If a business rule, encapsulated in a properly configured business logic layer, some how manipulated presentation code (say returning a specific HTML sequence), then the entire application is now bound to a specific user interface; possibly a specific version of a specific browser. Talk about tight coupling! This kind of misplaced responsibility impacts design, maintenance, and time-to-market for subsequent product upgrades. Furthermore, it is never necessary - and that's important. Why incorrectly design and code an application, when a correctly layered approach will yield the same business functionality, without the violation of a well-known, proven standard?

This is not the same as saying a new business requirement can't cause changes in multiple layers - that happens all the time, but no layer should have explicit knowledge of the internal working of another layer. No layer should be functionally dependant on the internal operation of another layer.

Layers and Tiers
Earlier we mentioned that tiers and layers are sometimes thought to be aligned, almost to the point of being the same thing. In a classic n-tiered, web-based application, the presentation layer clearly spans two tiers. In J2EE, the HTML pages with their associated images, Javascript, and CSS files are easily identified as presentation layer artifacts as these are rendered on the user's workstation. Additionally, the Java servlets and Java ServerPages, are also considered part of the presentation layer even though these never leave the application server.

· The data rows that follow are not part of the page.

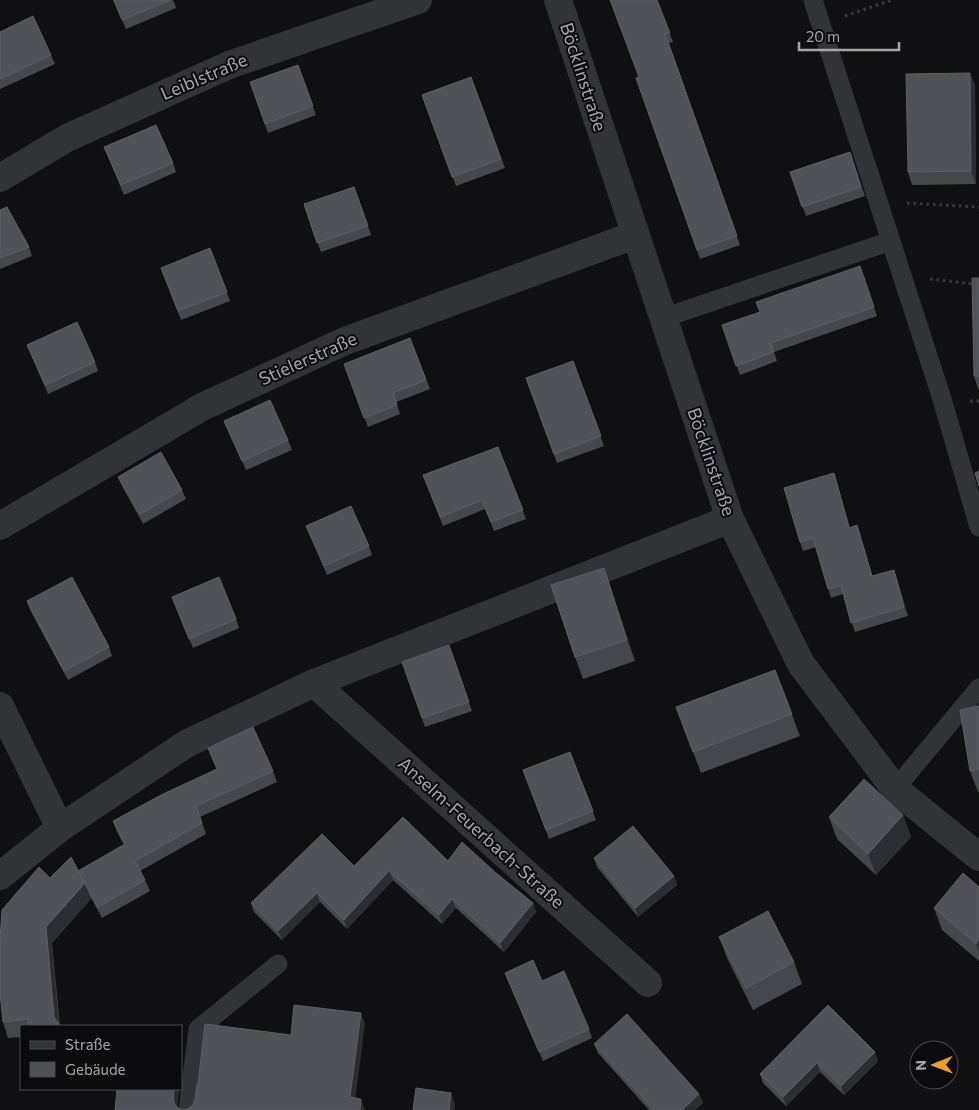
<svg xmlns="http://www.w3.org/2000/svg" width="979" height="1110" font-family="Commissioner,sans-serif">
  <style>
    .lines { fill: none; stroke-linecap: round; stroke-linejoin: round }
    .path { stroke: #373a3e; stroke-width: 3; stroke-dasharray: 2.5 4; stroke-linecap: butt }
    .service { stroke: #313337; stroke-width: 19 }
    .minor { stroke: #313337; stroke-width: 28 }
    .wall { fill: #46474d }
    .shaded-wall { fill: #2c2d31 }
    .building { fill: #505258; stroke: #5d5f66 }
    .labels { text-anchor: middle; stroke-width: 4; stroke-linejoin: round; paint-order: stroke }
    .street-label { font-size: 18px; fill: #a2a8b2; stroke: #0b0b0d }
  </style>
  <rect width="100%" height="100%" fill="#101012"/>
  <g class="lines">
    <path class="path" d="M845 16 892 0
      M907 203 979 207
      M930 279 973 284 979 281
      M970 401H979"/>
    <path class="service" d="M813 0 942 399 979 527
      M663 318 891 241
      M895 789 979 688
      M188 1110 198 1029 278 964"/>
    <path class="minor" d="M558 0 730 519 801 664 895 789 979 857
      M0 178 67 138 229 65 418 0
      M0 526 202 407 345 341 635 235
      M314 683 648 983
      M0 706 60 828
      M0 876 60 828 186 744 314 683 730 519"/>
  </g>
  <path class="wall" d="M113 0H173L176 8 126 29Z
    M657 0 673 42 669 43 740 245 700 259 636 78 639 77Z
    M0 32 51 55 55 64 0 89Z
    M298 65 316 115 268 133 250 82Z
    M970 73 975 86 976 184 912 185 908 172Z
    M471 77 505 168 456 186 422 95Z
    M104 147 173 163 176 172 124 195Z
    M853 161 865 196 806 216 790 172Z
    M354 187 371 235 321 252 304 204Z
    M0 210 29 247 32 256 0 269Z
    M210 248 230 301 181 320 161 268Z
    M860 266 877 316 774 352 777 361 740 375 722 325 760 312Z
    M979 278V389H978L974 376Z
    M410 338 430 389 396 402 400 414 368 427 344 364Z
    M27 345 95 362 98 371 48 394Z
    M573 361 604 446 557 463 526 378Z
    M224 421 288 440 292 450 246 470Z
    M498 447 526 519 494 531 485 509 443 526 427 484Z
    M834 473 850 528 857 525 872 576 894 570 908 616 855 632 843 594 831 598 816 547 803 551 800 542Z
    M118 477 182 490 186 499 143 524 122 486Z
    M306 526 369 546 372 555 327 575Z
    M611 589 635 661 583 679 575 657Z
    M172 597 236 619 239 628 193 648Z
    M27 601 109 647 112 656 68 680 30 610Z
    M449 645 472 711 425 727 422 718Z
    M775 670 800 736 701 773 676 707Z
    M979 706V792H978L970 771Z
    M208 748 273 771 277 782 200 817 206 834 140 871 145 880 150 891 102 918 90 896 91 899 52 943 60 1026H21V1037L8 1038 3 1022 50 878 78 871 124 845 117 832 113 821 217 769Z
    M570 752 596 820 549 839 523 770Z
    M903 815 911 837 876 875 837 839 829 817Z
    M594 858 674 876 677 885 638 917 597 867Z
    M448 861 496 873 533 903 536 912 504 952 456 908 442 924 393 880 347 929 320 902 282 940 254 912 251 903 354 866Z
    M979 887V961L942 930 934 908Z
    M719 937 794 962 802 984 753 1010 727 958Z
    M505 973 542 981 589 1029 592 1038 543 1061Z
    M828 1005 878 1061 844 1095 820 1072 786 1106 763 1083 760 1074Z
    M594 1044 699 1094 703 1103 695 1110H649L598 1053Z"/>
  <path class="shaded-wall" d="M970 73 975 86 976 184 971 171Z
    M834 473 837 482 853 537 849 528Z
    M857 525 860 534 875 585 872 576Z
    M604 568 635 661 627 640Z
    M894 570 897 579 908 616 904 607Z
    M903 815 911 837 876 875 868 854Z
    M389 871 393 880 347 929 344 920Z
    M674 876 677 885 638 917 635 908Z
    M85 883 91 899 52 943 59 1026 54 1017 46 927Z
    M317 893 320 902 282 940 278 931Z
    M452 899 456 908 442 924 439 915Z
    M533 903 536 912 504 952 500 943Z
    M979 940V951L976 944Z
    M361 1013 365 1024 354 1109 350 1097Z
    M875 1052 878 1061 844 1095 841 1086Z
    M817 1063 820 1072 786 1106 783 1097Z
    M174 1089H178L179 1092 177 1109 174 1103 173 1097Z
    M451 1093 455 1104 454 1110H449Z
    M699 1094 703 1103 695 1110H682Z
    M361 1099 365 1110H360Z"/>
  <path class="building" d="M114 0H170L122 20Z
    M610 0H657L670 33 665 34 737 236 697 250 636 78 639 77Z
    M33 16 51 55 0 79V32Z
    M298 65 313 106 265 124 250 82Z
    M970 73 971 171 908 172 906 74Z
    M471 77 501 159 452 177 422 95Z
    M156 125 173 163 121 185 104 147Z
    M850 152 861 187 802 207 790 172Z
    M354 187 368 226 317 243 304 204Z
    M7 207 29 247 0 258V210Z
    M210 248 227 292 178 311 161 268Z
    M860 266 874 307 771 343 774 352 736 366 722 325 760 312 756 302Z
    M972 278H979V376H974Z
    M77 322 95 362 45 385 27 345Z
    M410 338 426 380 393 393 397 405 364 418 344 364Z
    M573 361 601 436 554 454 526 378Z
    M270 400 288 440 242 461 224 421Z
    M498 447 523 510 491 522 482 500 440 517 423 475Z
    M161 452 182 490 140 514 118 477Z
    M979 471V486L975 473Z
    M834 473 849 528 857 525 872 576 894 570 904 607 851 623 841 585 828 589 813 538 800 542 784 488Z
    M351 506 369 546 324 566 306 526Z
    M604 568 627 640 575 657 551 585Z
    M72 577 109 647 64 671 27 601Z
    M219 577 236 619 189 639 172 597Z
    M449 645 469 702 422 718 402 662Z
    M775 670 792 714 693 752 676 707Z
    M979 706V769L970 771 960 710Z
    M253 727 273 771 196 806 202 823 135 861 145 880 98 907 78 871 125 844 113 821 163 794 217 769 208 748Z
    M570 752 593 811 546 830 523 770Z
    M864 779 903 815 868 854 829 817Z
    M403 817 448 861 462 842 496 873 533 903 500 943 452 899 439 915 389 871 344 920 317 893 278 931 251 903 322 834 354 866Z
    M633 826 674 876 635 908 594 858Z
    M71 857 85 883 46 927 54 1017 60 1026H29L28 1019 3 1022 0 993V939L2 910 39 867 50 878Z
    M963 873 979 887V940L976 944 934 908Z
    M768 911 794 962 746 988 719 937Z
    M533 960 542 981 564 971 589 1029 539 1052 505 973Z
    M294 1005 361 1013 350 1097 361 1099 360 1110H115L117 1089H174L173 1097 174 1103 178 1108 183 1110 188 1109 193 1105 195 1100 197 1084H198L205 1024 291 1035Z
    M828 1005 875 1052 841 1086 817 1063 783 1097 760 1074Z
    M627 1014 699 1094 682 1110H654L594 1044Z
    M416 1088 451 1093 449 1110H413Z"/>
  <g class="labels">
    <g class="street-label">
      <text transform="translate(204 77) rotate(-23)" y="6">Leiblstraße</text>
      <text transform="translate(583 77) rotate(72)" y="6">Böcklinstraße</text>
      <text transform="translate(308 359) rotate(-24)" y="6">Stielerstraße</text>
      <text transform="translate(711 462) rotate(71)" y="6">Böcklinstraße</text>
      <text transform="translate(481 833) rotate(42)" y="6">Anselm-Feuerbach-Straße</text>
    </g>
  </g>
  <rect x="20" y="1025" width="162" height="65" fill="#0b0b0d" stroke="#474a4f"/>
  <rect x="30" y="1041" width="25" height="8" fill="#313337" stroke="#474a4f"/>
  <text x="65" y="1050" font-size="15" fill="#a2a8b2">Straße</text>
  <rect x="30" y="1062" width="25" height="15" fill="#505258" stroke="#474a4f"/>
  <text x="65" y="1075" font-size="15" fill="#a2a8b2">Gebäude</text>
  <g transform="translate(934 1065) rotate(269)"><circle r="24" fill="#0b0b0d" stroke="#474a4f"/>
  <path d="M0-4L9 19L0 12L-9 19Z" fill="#ec9f2e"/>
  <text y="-8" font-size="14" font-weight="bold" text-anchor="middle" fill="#a2a8b2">N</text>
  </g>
  <path d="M799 42v8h100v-8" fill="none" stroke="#a2a8b2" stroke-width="2.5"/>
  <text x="806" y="42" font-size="15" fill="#a2a8b2" stroke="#0b0b0d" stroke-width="4" paint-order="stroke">20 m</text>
</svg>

A common mistake (and point of confusion) occurs when developers insert business logic in-line with their servlet code. While this is understandable when a developer has a very small application (one servlet, one page), and for projects in the very early stages of prototyping, it is not a condition that should wind up in production. One way to keep yourself honest is to put all of an application's servlet code in one Java package, and the business and domain objects in a separate package (or even a separate project!).

From time-to-time, you may find that an ugly class is needed to compensate for a design which is good, but not perfect. It is common practice to create a package of utility/helper classes that contain cross-layer knowledge and to place these within the presentation layer. Remember as we move from the presentation layer back through our design to the business layer and ultimately back to the persistence layer our potential for reuse should increase. Data is the most reusable asset in our environment, and presentation code is the least.